Por su parte, Diana López Chiu, gerenta de marketing de Cinemark Perú, también se mostró cautelosa. “Sin duda la idea es interesante y la hemos explorado, pero no sé si exista una regulación específica para esto, como es el caso de las licencias de funcionamiento. Hay muchas variables a tener en cuenta, como el hecho de que toda la experiencia que brindamos en el cine necesitaría mucha tecnología para llevarla afuera: desde sincronizar el audio con la pantalla hasta definir los protocolos de emergencia. Es verdad que existe en otros países, pero son lugares en los que el autocine es una actividad económica permanente y tiene una serie de protocolos ya establecidos”, señaló.

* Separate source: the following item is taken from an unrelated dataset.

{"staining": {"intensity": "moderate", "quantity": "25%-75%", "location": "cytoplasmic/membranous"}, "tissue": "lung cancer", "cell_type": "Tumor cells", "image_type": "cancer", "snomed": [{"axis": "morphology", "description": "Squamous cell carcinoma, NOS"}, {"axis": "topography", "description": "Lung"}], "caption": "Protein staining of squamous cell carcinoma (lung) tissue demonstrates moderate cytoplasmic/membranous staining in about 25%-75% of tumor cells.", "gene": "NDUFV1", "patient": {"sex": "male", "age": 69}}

La idea del regreso del autocine a Lima se concretará, pero en principio parece lejos de ser rentable como espectáculo masivo. Un detalle más, solo para tratar de entenderlo mejor: si la gente puede llevar en el auto bebidas y alimentos, ¿podrían renunciar las cadenas de cine a la venta de sus propios ‘snacks’? Como ya se vio cuando el tema fue muy discutido, hace un par de años, la venta de comida representa la mitad o más del total de ingresos de estas empresas.

Clientes consumiendo pop-corn en autocine en España durante los días de distanciamiento social para luchar  contra el COVID-19. (Foto: AFP)
Clientes consumiendo pop-corn en autocine en España durante los días de distanciamiento social para luchar contra el COVID-19. (Foto: AFP)

Más viables parecen las experiencias pequeñas, que ya existen. En el circuito de playas de Barranco está la hamburguesería Arnold’s, que ofrece un pequeño autocine para quienes acudan a consumir su comida. Eso sí: el aforo es limitado y, al no contar con derechos de proyección, las películas seleccionadas son pocas (hay algunas cintas nacionales y clásicos de Charles Chaplin, por ejemplo).

Sin embargo, ofrecen una experiencia ‘vintage’ que al parecer les viene funcionando bien. De hecho, aprovechando el entusiasmo de la gente, ya promocionan su pronta reapertura. Y ese parece ser el camino correcto: el de funciones pequeñas, que prioricen el disfrute de la onda retro junto a una oferta culinaria. El tiempo lo dirá.

►ACTUALIZACIÓN

Este artículo fue publicado originalmente el 9 de mayo del 2020 en la edición digital del suplemento “Luces” con el titular “¿Autocines en Lima? Las razones por las que es una idea más nostálgica que realista”. Fue reactualizada el 18 de julio tras el anuncio de la inauguración del autocine de la empresa Tondero.

EL DATO

“Autocinema+”, de la empresa Tondero, estará ubicado en Yoy Lima Box Park, en el distrito de Surco. Las entradas se venderán en Joinnus.